● Stated problem
Copy the lines from the one containing "sample entry 8h57" through the end of the material, both ends included, switching "clock reading" to "dial reading" and leaving everything else as it is.

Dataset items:

-*-

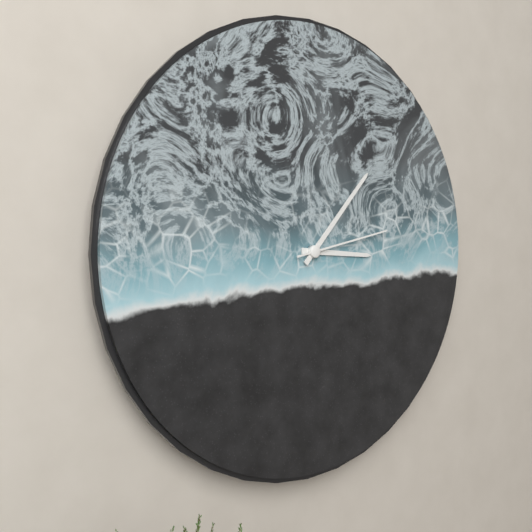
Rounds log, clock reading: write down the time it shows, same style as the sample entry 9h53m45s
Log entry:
3h07m13s
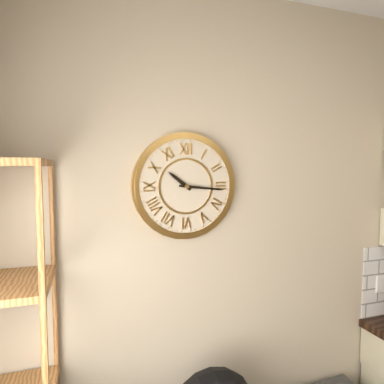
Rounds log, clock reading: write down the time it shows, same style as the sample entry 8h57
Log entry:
10h16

-*-

● Exercise solution
Rounds log, dial reading: write down the time it shows, same style as the sample entry 8h57
Log entry:
10h16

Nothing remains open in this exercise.